夜里,晒谷场只剩残火。
邓晨一个人爬上天门架,掏小本:
“收入:功德箱四百三十七两;
莲瓣夜市抽成二十两;
雷公眨眼打赏十八两;
净利润……”
他嘴角越勾越高,最后一合账本,望向远处黑黢黢的山影:
“佛门?道门?
不,从今往后,白家寨只有一扇门——
我的,造神之门。”
山风掠过,带来远处昙摩罗一声未打完的喷嚏:
“阿——嚏!”
像微弱的抗议,又像下一回合的号角。
邓晨笑而不语,折扇“啪”地合拢——
“下回,该给他们尝尝‘道家爆米花’了。”
雷神铁骨眨眼的事,先还只在白家寨晒谷场流传。可汝水行船多,船夫靠水吃水,最擅添油加醋。三五日功夫,"佛门斗法败走"的简讯,便顺着船桨溅起的水花一路往下蹦:
“听说没?白家寨出了个会飞的铁雷神,一眨眼就把十八罗汉的莲花台劈成木渣!”
“莲花台变木渣?不对,是变莲蓬,当场被道童拿回家炖汤了!”
本土口音里带着船工号子,句句押韵,听得沿岸村民拍手称快。汝水流域本是楚地遗风,巫鬼之气浓,道门占尽地利。于是谣言越滚越大:铁雷神能劈山、能降雨、还能保佑不纳粮。百姓听得爽,谁还去核对真假?竹签投票成了“民意”,道家在汝水两岸一时风头无两。

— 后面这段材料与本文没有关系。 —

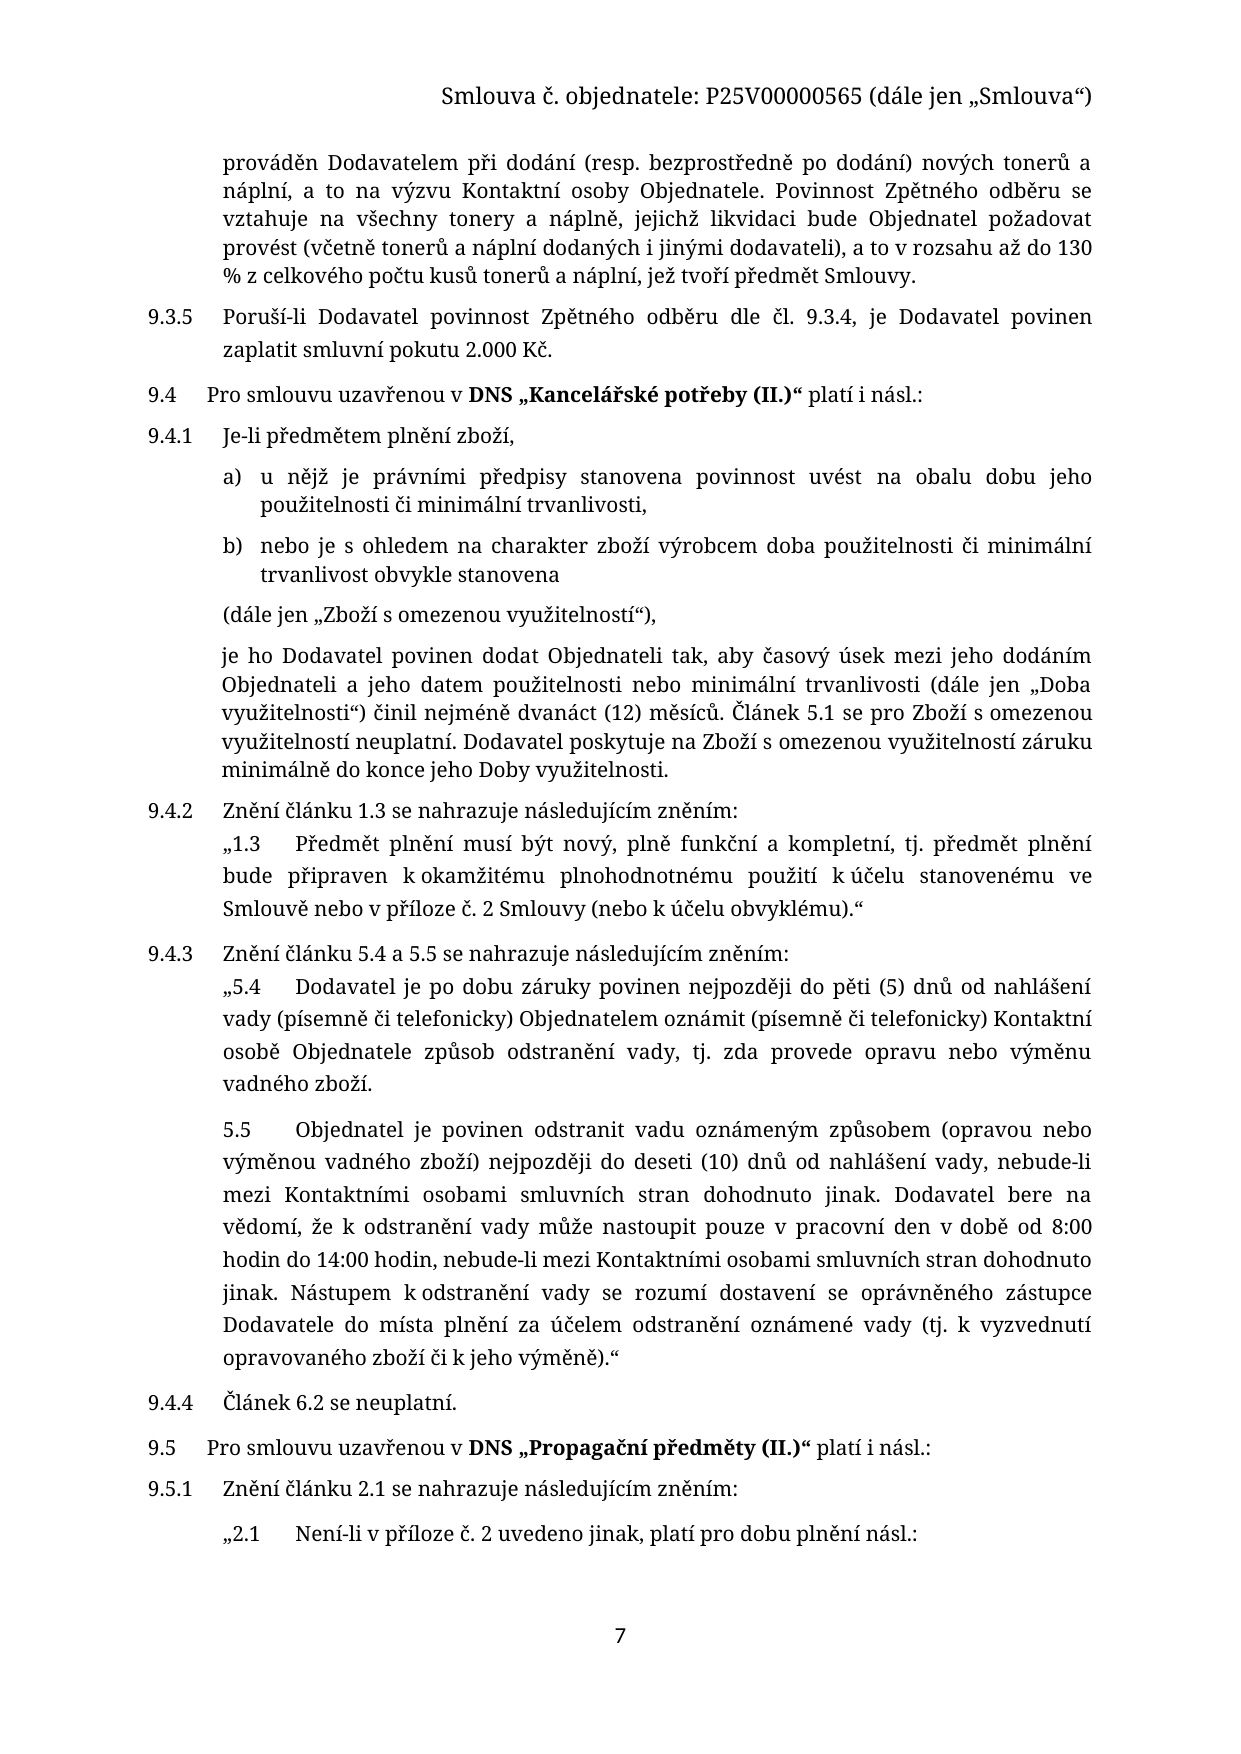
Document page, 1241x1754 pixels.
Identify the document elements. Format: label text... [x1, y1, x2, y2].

list Pro smlouvu uzavřenou v DNS „Kancelářské potřeby (II.)“ platí i násl.: [148, 380, 1093, 408]
text (dále jen „Zboží s omezenou využitelností“), [223, 601, 1093, 629]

可船一过汝水岔口,口音换了,地界换了,谣言也跟着换。
西边来的商旅**说:
“嗐,那白家寨的铁雷神?其实是西天来的!佛祖座前金刚力士,被中原道士借了壳!”
南边来的书生**说:
“听说败的是道门,佛门慈悲为怀,不与他们计较,故而只显了三分法力。”
市井酒肆里,说书人把“会飞的铁块”添上翅膀,又把“十八罗汉”添成三百六金刚;莲花台变七宝塔,雷火变佛光,最后竟成了:
“西天佛首显圣,一指头点碎了道门雷火神,中原道士怕丢面子,才编造胜绩。”
添油加醋者,各有心思:
- 行商要把西方稀罕货卖个好价,自然抬高佛国身份;
- 士绅要彰显自己见过世面,当然把“国外”说得神乎其神;
- 说书人更图个热闹,道听途说剪个情节就能换几文赏钱。
于是谣言像滚雪球,内核越来越小,外壳越来越大,滚到黄河边时,已成了“佛门一指破万雷,道家仓皇改战绩”。
出了嵩山,地形开阔,口音繁杂,谣言翅膀彻底硬了。
故事逐渐演变成了两个主流版本。
版本甲(道家居多):
“白家寨天降铁雷神,口吐电火,佛国十八罗汉被劈得抱头鼠窜,莲花台当场变莲蓬骨!”
版本乙(佛家居多):
“西天罗汉显慈悲,一指按下雷火魔,道士怕丢面子,连夜把战绩改写成胜绩!”
两派各添油醋,互骂对方“篡改真相”。市井百姓听得云里雾里,最后干脆两碗水端平:
“管他谁胜谁负,反正都很神!国外来的和尚,说不定更灵?”
于是,本为道家扬名的斗法,反成了佛门最好的“免费广告”。不少人慕名去寻“西天佛光”,只盼也能被“一指破万雷”点化。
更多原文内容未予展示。